In such a chaotic situation, scientists are always looking for novel drugs to combat these pathogens in a targeted and effective manner. Most currently available antibiotics are broad-spectrum, i.e., they are not able to deplete a single species from a pool of microbiota.

These antibiotics cannot target a single species of bacterium and sometimes also deplete favourable microbiota. Recent progress in bacterial RNA biology has provided a solution to this problem. mRNAs are explored to accelerate the development of programmable RNA antibiotics for microbiome editing and other applications.

mRNA-based programmable antibiotics:

During the period of COVID-19, scientists from all over the world worked diligently to make a vaccine against the Corona virus. Spikes of proteins, DNA, and RNA from viruses were targeted to make an effective vaccine.

Out of all vaccines, mRNA-based vaccines have impressively demonstrated their potential. These vaccines were highly effective and protected millions of people from getting diseases.

The wonders of RNA-based drugs are not just limited to viruses. They can also be used as candidates to develop programmable antibiotics to treat bacterial infections. Researchers from the University of Würzburg (JMU) and teams from the Institute of Molecular Infection Biology (IMIB) worked on bacterial strains of the type “uropathogenic Escherichia coli (UPEC)” to test the working of mrna-based antibiotics.

Antisense technology:

To create programmable antibiotics, anti-sense technology is exploited. The short chains of bases are introduced into bacteria that are designed to exactly match specific genes. When these fragments bind to the corresponding mRNA of the gene of interest, the production of proteins is retracted, and as a result, the bacterium dies.

Programmable RNA antibiotics are introduced in the form of short antisense oligonucleotides (ASOs) that are coupled to small peptides to carry them inside the bacteria.

These anti-sense oligonucleotides precisely examine bacterial communities, silence mRNAs of essential genes, and only eradicate targeted species, for example, antibiotic-resistant pathogens.

Novel tools are needed to facilitate targeted treatment of pathogens and prevent antibiotic-resistant microbes from impeding the successes of modern medicine.

Queries regarding mRNA-based antibiotics:

Although mRNA-based antibiotics seem promising, there are still many questions regarding their true species specificity, potential off-targeting, choice of peptides for delivery, bacterial resistance mechanisms, and host response. These questions were addressed by scientists at Wurburg, and they found satisfactory answers to them.

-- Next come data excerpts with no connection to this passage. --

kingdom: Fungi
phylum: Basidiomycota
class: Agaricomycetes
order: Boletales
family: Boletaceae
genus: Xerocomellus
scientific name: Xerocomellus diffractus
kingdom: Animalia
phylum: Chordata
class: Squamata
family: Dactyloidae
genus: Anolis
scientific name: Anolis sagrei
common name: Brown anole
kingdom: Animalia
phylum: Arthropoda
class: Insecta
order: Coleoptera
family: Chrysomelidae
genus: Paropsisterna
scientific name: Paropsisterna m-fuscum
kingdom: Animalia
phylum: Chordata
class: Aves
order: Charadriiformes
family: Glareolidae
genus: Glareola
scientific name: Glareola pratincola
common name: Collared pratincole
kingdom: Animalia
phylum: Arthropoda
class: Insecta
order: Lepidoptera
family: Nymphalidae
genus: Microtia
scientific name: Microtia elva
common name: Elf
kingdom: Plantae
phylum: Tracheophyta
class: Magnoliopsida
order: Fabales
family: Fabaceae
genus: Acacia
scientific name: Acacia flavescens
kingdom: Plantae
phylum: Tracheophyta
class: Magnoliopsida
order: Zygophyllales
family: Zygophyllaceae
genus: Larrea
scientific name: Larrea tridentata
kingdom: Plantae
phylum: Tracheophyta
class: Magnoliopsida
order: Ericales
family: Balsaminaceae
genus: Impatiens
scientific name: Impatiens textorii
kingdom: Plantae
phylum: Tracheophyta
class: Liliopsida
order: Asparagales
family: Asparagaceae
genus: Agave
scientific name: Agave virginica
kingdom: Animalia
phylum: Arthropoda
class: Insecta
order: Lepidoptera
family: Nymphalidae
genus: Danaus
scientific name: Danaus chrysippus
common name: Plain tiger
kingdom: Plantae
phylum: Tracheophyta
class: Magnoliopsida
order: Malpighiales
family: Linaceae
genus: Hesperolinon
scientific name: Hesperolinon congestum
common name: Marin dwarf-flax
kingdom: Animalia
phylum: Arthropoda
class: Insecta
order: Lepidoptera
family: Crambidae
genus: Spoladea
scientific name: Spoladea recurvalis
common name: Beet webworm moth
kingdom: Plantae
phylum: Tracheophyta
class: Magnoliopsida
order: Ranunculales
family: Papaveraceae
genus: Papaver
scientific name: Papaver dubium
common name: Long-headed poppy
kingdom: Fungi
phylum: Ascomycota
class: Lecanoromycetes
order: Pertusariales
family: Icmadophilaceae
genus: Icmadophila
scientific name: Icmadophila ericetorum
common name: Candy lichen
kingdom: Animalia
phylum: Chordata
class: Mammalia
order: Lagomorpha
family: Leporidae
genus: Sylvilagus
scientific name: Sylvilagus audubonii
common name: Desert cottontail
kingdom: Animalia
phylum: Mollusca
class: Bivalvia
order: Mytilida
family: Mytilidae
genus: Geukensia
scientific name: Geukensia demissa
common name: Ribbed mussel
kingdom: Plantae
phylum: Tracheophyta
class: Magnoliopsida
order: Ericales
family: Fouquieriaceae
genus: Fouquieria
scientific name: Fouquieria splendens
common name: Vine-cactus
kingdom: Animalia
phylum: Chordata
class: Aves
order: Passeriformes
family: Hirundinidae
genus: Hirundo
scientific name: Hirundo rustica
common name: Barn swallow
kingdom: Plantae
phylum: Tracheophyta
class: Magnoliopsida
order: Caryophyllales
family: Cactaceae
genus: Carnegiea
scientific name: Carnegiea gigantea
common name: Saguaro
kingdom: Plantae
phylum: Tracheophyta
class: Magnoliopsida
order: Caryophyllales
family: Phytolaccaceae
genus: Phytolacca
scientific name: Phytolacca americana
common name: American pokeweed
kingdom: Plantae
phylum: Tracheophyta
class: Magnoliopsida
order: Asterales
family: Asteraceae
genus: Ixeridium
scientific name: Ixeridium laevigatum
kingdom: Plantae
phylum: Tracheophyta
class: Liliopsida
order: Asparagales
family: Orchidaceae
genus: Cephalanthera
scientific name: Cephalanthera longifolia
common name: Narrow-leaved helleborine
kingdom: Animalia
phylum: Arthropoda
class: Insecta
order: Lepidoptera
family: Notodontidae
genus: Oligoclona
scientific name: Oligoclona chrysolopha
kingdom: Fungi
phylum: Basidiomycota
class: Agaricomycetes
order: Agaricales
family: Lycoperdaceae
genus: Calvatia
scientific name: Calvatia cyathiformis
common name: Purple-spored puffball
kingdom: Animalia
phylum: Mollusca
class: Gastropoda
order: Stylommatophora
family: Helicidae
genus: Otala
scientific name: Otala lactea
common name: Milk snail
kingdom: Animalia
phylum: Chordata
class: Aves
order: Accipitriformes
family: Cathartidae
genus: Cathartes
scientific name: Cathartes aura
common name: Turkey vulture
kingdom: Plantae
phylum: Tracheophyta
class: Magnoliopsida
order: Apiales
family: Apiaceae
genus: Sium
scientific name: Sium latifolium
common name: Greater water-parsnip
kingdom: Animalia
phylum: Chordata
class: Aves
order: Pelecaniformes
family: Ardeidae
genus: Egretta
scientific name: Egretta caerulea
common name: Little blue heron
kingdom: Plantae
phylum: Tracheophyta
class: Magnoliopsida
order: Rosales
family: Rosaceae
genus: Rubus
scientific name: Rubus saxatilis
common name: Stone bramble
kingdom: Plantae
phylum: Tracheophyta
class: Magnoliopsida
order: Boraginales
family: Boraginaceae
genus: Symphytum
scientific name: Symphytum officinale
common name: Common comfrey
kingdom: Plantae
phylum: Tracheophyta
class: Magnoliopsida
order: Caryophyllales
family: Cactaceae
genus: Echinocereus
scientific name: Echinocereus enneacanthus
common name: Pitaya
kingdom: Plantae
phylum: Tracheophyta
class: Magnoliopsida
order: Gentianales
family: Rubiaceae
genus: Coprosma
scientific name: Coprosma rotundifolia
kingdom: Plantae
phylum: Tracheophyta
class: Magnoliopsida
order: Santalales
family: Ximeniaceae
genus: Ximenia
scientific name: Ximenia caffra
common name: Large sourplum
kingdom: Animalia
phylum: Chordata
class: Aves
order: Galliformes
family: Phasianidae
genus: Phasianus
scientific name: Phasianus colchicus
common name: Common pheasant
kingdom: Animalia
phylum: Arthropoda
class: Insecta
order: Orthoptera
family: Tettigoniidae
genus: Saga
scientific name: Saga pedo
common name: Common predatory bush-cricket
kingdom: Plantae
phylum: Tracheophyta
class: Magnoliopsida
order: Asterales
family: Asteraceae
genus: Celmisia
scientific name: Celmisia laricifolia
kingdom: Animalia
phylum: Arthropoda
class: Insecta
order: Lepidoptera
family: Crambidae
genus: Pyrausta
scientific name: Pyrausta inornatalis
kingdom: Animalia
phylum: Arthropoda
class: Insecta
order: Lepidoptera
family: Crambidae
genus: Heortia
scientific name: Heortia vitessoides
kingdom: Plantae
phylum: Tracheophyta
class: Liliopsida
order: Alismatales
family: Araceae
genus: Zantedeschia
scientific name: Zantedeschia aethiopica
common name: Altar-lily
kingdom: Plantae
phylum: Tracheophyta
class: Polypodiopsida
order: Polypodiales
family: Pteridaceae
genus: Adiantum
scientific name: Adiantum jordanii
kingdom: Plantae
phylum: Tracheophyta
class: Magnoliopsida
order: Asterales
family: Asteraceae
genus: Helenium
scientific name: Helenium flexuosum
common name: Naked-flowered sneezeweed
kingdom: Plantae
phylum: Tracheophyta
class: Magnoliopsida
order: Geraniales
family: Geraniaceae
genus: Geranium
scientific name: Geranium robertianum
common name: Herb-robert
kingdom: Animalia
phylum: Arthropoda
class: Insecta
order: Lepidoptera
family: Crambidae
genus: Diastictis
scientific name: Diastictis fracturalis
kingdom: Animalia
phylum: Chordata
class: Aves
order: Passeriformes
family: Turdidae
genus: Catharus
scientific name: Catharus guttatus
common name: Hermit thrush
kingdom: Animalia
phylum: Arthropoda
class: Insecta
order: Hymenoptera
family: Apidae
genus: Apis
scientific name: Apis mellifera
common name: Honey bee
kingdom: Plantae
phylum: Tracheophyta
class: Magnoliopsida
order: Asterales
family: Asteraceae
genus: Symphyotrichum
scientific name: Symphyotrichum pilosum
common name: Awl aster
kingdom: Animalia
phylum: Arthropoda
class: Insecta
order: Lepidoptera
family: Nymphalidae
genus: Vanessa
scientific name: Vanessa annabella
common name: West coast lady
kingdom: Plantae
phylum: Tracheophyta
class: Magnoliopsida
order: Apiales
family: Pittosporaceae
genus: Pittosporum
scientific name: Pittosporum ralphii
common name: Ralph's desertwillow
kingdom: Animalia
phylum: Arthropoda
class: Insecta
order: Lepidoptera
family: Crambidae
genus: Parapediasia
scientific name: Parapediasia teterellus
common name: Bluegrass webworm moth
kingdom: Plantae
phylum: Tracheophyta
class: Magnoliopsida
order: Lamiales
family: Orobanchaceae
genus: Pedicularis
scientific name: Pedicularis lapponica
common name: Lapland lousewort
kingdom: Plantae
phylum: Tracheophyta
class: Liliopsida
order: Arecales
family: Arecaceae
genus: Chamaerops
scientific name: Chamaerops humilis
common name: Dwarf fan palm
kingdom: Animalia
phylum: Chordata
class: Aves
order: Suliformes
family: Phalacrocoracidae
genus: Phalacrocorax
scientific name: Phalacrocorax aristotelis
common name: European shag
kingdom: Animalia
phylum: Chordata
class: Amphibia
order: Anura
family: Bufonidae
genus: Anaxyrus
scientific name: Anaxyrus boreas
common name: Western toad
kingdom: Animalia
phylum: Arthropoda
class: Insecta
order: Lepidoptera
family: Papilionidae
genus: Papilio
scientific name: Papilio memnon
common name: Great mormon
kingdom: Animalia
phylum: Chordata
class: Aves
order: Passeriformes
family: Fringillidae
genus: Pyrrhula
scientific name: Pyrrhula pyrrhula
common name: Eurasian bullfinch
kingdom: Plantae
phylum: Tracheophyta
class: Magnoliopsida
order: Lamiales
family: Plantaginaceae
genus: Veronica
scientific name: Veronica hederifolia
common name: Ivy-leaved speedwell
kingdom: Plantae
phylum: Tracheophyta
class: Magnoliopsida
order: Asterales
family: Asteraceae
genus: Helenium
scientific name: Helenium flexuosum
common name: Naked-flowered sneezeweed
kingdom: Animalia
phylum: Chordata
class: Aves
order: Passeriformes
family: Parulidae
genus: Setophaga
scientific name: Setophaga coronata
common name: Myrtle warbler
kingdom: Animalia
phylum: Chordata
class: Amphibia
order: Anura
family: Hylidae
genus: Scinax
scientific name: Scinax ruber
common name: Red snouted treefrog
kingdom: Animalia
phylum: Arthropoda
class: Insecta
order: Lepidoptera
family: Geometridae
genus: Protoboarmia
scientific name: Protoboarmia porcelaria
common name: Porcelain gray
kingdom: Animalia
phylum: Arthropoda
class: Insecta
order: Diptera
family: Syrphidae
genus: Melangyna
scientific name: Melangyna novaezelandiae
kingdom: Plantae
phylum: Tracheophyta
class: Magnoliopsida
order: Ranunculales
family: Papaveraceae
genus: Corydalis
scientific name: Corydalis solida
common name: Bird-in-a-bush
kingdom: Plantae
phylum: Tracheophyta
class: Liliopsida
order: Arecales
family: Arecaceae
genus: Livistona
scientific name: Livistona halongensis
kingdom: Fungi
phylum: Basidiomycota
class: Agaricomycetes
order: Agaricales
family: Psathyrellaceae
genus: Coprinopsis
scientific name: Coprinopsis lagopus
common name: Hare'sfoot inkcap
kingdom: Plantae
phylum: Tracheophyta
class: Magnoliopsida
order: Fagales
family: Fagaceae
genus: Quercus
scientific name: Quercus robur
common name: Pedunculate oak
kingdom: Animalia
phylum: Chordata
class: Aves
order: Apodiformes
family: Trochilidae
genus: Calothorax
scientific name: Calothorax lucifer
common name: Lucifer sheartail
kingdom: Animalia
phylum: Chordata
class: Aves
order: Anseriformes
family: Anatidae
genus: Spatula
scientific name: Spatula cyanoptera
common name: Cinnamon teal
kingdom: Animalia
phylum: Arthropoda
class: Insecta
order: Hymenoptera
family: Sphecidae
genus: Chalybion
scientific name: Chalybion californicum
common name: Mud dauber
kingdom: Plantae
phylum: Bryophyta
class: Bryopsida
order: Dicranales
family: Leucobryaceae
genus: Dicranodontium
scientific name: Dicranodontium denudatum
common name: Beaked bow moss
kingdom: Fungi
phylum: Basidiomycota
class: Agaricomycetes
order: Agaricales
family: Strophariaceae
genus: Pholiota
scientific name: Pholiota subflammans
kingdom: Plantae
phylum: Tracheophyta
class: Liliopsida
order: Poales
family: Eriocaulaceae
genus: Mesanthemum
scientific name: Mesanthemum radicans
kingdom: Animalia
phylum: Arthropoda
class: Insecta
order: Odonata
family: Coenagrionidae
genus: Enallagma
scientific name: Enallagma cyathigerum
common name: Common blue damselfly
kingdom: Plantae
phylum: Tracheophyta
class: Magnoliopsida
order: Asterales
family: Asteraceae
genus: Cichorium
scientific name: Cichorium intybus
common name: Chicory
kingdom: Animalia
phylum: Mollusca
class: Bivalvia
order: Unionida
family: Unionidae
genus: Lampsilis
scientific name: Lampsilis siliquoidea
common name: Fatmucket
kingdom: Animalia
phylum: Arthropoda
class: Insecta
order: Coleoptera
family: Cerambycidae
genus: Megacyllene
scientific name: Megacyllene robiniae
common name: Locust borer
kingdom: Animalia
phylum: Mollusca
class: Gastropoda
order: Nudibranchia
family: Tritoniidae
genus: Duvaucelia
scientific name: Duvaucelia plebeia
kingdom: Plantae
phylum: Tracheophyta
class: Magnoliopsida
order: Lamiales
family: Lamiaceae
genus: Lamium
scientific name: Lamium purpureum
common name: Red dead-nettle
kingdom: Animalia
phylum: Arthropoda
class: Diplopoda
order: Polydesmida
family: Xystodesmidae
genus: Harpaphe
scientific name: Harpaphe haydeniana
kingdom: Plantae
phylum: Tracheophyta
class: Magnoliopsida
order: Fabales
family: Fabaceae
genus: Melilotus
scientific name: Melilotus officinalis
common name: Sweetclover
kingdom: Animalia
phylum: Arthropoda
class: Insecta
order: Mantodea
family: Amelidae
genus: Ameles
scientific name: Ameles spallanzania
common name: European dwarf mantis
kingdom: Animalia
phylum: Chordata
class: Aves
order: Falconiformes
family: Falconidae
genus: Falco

When RNA antibiotics are translocated to bacteria, bacteria show an undesirable stress response, primarily when these biomolecules cross the bacterial membrane. This is mainly due to the fact that antisense peptide nucleic acids are comparatively large in size, but the good news is that it is possible to make these “base pair snippets” smaller. This phenomenon is not possible with conventional antibiotics.

These researchers also addressed the specificity of the designed active agents, particularly antisense peptide nucleic acids that target mRNAs of essential bacterial genes.

The research showed that the applied base pairs only block the gene of interest, so mRNA antibiotics actually block only one specific bacterial gene. So the targeted gene silencing by programmable mRNA-based antibiotics gives hope for replenishing the golden age of antibiotics that is about to end!